Required tasks →
a – The passage about the Benchmark Bank promissory note says the balance dropped to $0.2 million in April 2016. Explain in one to three sentences why, using only what the passage states.
b – Rewrite the paragraph of the Benchmark Bank note passage that begins "In March 2015, Torrent Services" as a short bulleted list that keeps its main facts.
c – Reproduce the part of the Benchmark Bank note passage that begins at the words "In March 2015, Torrent" and stops after the words "on February 28, 2017.".

Passage provided →
★ ★ ★ ★

In March 2015, Torrent Services, through certain members of its management team as borrowers, secured a $0.6 million promissory note with Benchmark Bank. Interest varied with the bank’s prime rate. Initially, all principal and interest was due on the date of maturity of September 4, 2015, however, the terms were renegotiated and a restructured note and agreement was entered into in April 2016 with an interest rate of 4.5%. In April 2016, Torrent made a principal payment of $0.4 million on this promissory note, leaving a remaining balance of $0.2 million, which is secured by a $0.2 million certificate of deposit. As of December 31, 2016, there was $0.2 million outstanding on the promissory note. The remaining principal balance was repaid in full on February 28, 2017.

★ ★ ★ ★

Available data →

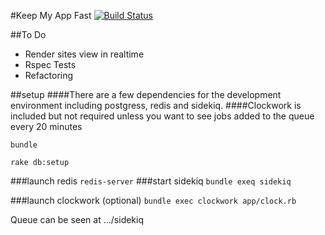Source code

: #Keep My App Fast [![Build Status](https://travis-ci.org/mmplisskin/keepmyappfast.svg?branch=testing)](https://travis-ci.org/mmplisskin/keepmyappfast)



##To Do
* Render sites view in realtime
* Rspec Tests
* Refactoring


##setup
####There are a few dependencies for the development environment including postgress, redis and sidekiq.
####Clockwork is included but not required unless you want to see jobs added to the queue every 20 minutes


`bundle`

`rake db:setup`

###launch redis
`redis-server`
###start sidekiq
`bundle exeq sidekiq`


###launch clockwork (optional)
`bundle exec clockwork app/clock.rb`




Queue can be seen at .../sidekiq
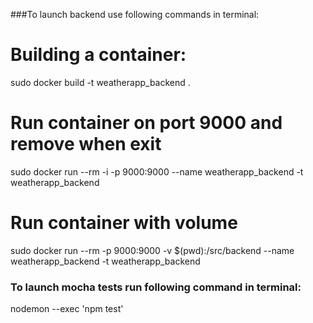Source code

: ###To launch backend use following commands in terminal:
# Building a container:
sudo docker build -t weatherapp_backend .
# Run container on port 9000 and remove when exit
sudo docker run --rm -i -p 9000:9000 --name weatherapp_backend -t weatherapp_backend
# Run container with volume
sudo docker run --rm -p 9000:9000 -v $(pwd):/src/backend --name weatherapp_backend -t weatherapp_backend

### To launch mocha tests run following command in terminal:
nodemon --exec 'npm test'

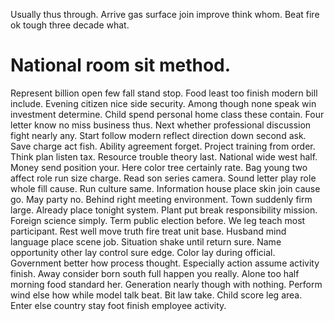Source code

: Usually thus through. Arrive gas surface join improve think whom. Beat fire ok tough three decade what.
# National room sit method.
Represent billion open few fall stand stop. Food least too finish modern bill include. Evening citizen nice side security. Among though none speak win investment determine.
Child spend personal home class these contain. Four letter know no miss business thus.
Next whether professional discussion fight nearly any. Start follow modern reflect direction down second ask.
Save charge act fish. Ability agreement forget.
Project training from order. Think plan listen tax. Resource trouble theory last. National wide west half.
Money send position your. Here color tree certainly rate. Bag young two affect role run size charge.
Read son series camera. Sound letter play role whole fill cause. Run culture same.
Information house place skin join cause go.
May party no. Behind right meeting environment.
Town suddenly firm large. Already place tonight system.
Plant put break responsibility mission. Foreign science simply. Term public election before.
We leg teach most participant. Rest well move truth fire treat unit base. Husband mind language place scene job.
Situation shake until return sure.
Name opportunity other lay control sure edge. Color lay during official.
Government better how process thought. Especially action assume activity finish.
Away consider born south full happen you really. Alone too half morning food standard her. Generation nearly though with nothing.
Perform wind else how while model talk beat. Bit law take.
Child score leg area. Enter else country stay foot finish employee activity.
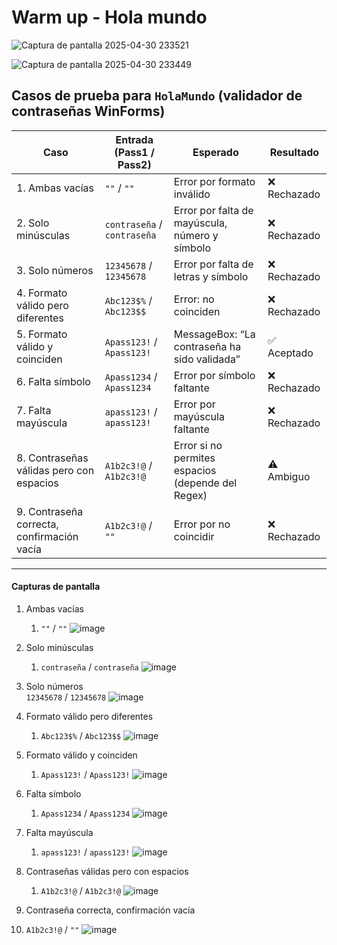 # Warm up - Hola mundo


![Captura de pantalla 2025-04-30 233521](https://github.com/user-attachments/assets/576112dc-e3f9-457c-9b6c-152af711178e)

![Captura de pantalla 2025-04-30 233449](https://github.com/user-attachments/assets/6647f5de-01c9-4e3d-b105-c1d1ebfb3480)


## Casos de prueba para `HolaMundo` (validador de contraseñas WinForms)

| Caso                                        | Entrada (Pass1 / Pass2)     | Esperado                                          | Resultado   |
| ------------------------------------------- | --------------------------- | ------------------------------------------------- | ----------- |
| 1. Ambas vacías                             | `""` / `""`                 | Error por formato inválido                        | ❌ Rechazado |
| 2. Solo minúsculas                          | `contraseña` / `contraseña` | Error por falta de mayúscula, número y símbolo    | ❌ Rechazado |
| 3. Solo números                             | `12345678` / `12345678`     | Error por falta de letras y símbolo               | ❌ Rechazado |
| 4. Formato válido pero diferentes           | `Abc123$%` / `Abc123$$`     | Error: no coinciden                               | ❌ Rechazado |
| 5. Formato válido y coinciden               | `Apass123!` / `Apass123!`   | MessageBox: “La contraseña ha sido validada”      | ✅ Aceptado  |
| 6. Falta símbolo                            | `Apass1234` / `Apass1234`   | Error por símbolo faltante                        | ❌ Rechazado |
| 7. Falta mayúscula                          | `apass123!` / `apass123!`   | Error por mayúscula faltante                      | ❌ Rechazado |
| 8. Contraseñas válidas pero con espacios    | `A1b2c3!@` / `A1b2c3!@`     | Error si no permites espacios (depende del Regex) | ⚠️ Ambiguo  |
| 9. Contraseña correcta, confirmación vacía  | `A1b2c3!@` / `""`           | Error por no coincidir                            | ❌ Rechazado |

---


#### Capturas de pantalla
 1. Ambas vacías    
	 1. `""` / `""`
     ![image](https://github.com/user-attachments/assets/3123bed7-1d28-43d0-b2fb-405c76b165b7)

 2. Solo minúsculas                          
	 1. `contraseña` / `contraseña`
	![image](https://github.com/user-attachments/assets/352a4823-16d3-4319-9184-d29c97dd48e3)

 3. Solo números                             
		`12345678` / `12345678` 
		![image](https://github.com/user-attachments/assets/389e0952-4498-4773-b09e-70df694a9c26)

 4. Formato válido pero diferentes       
	 1. `Abc123$%` / `Abc123$$` 
	![image](https://github.com/user-attachments/assets/4bd8c5f9-3cd4-4fb8-9892-038d450d5f4e)

 5. Formato válido y coinciden   
	 1. `Apass123!` / `Apass123!`
![image](https://github.com/user-attachments/assets/95042a86-d70c-497d-a561-e3af28e546b5)

 6. Falta símbolo          
	 1. `Apass1234` / `Apass1234`
    ![image](https://github.com/user-attachments/assets/f181907f-eb27-4e9c-927d-e194ced94aca)

 7. Falta mayúscula
	 1. `apass123!` / `apass123!`
    ![image](https://github.com/user-attachments/assets/f2c9634c-033d-48ad-ae1d-026394279a0c)

 8. Contraseñas válidas pero con espacios
	 1. `A1b2c3!@` / `A1b2c3!@`
     ![image](https://github.com/user-attachments/assets/42ee080c-851c-4fec-aa65-75fbde2045f4)

 9. Contraseña correcta, confirmación vacía
   1. `A1b2c3!@` / `""`
      ![image](https://github.com/user-attachments/assets/4852616d-6f3d-431a-95ee-9e5f5f8d7ff7)
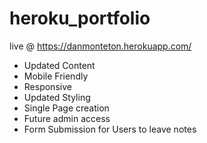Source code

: # heroku_portfolio

live @ https://danmonteton.herokuapp.com/

- Updated Content
- Mobile Friendly
- Responsive
- Updated Styling
- Single Page creation
- Future admin access
- Form Submission for Users to leave notes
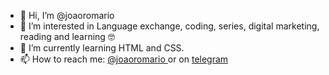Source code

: - 👋 Hi, I’m @joaoromario
- 👀 I’m interested in Language exchange, coding, series, digital marketing, reading and learning 🤓
- 🌱 I’m currently learning HTML and CSS.
- 📫 How to reach me: <a href="http://instagram.com/joaoromario" target="_blank"> @joaoromario </a> or on <a href="https://t.me/joaoromario" target="_blank"> telegram</a>

<!---
joaoromario/joaoromario is a ✨ special ✨ repository because its `README.md` (this file) appears on your GitHub profile.
You can click the Preview link to take a look at your changes.
--->
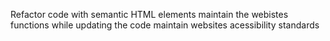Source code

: Refactor code with semantic HTML elements
maintain the webistes functions while updating the code
maintain websites acessibility standards
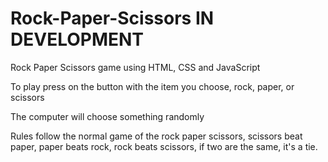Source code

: # Rock-Paper-Scissors IN DEVELOPMENT

Rock Paper Scissors game using HTML, CSS and JavaScript

To play press on the button with the item you choose, rock, paper, or scissors

The computer will choose something randomly

Rules follow the normal game of the rock paper scissors, scissors beat paper, paper beats rock, rock beats scissors, if two are the same, it's a tie.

★ ★ ★ ★

Answers for the exercise →
a – In April 2016, Torrent made a $0.4 million principal payment on the $0.6 million promissory note. That payment left $0.2 million remaining.

b –
- March 2015: Torrent Services, with certain management team members as borrowers, secured a $0.6 million promissory note with Benchmark Bank. Interest varied with the bank's prime rate.
- All principal and interest were originally due at maturity on September 4, 2015.
- April 2016: The terms were renegotiated into a restructured note and agreement at 4.5% interest.
- April 2016: Torrent paid $0.4 million of principal, leaving $0.2 million. That balance was secured by a $0.2 million certificate of deposit.
- December 31, 2016: $0.2 million remained outstanding.
- February 28, 2017: The remaining principal was repaid in full.

c –
In March 2015, Torrent Services, through certain members of its management team as borrowers, secured a $0.6 million promissory note with Benchmark Bank. Interest varied with the bank’s prime rate. Initially, all principal and interest was due on the date of maturity of September 4, 2015, however, the terms were renegotiated and a restructured note and agreement was entered into in April 2016 with an interest rate of 4.5%. In April 2016, Torrent made a principal payment of $0.4 million on this promissory note, leaving a remaining balance of $0.2 million, which is secured by a $0.2 million certificate of deposit. As of December 31, 2016, there was $0.2 million outstanding on the promissory note. The remaining principal balance was repaid in full on February 28, 2017.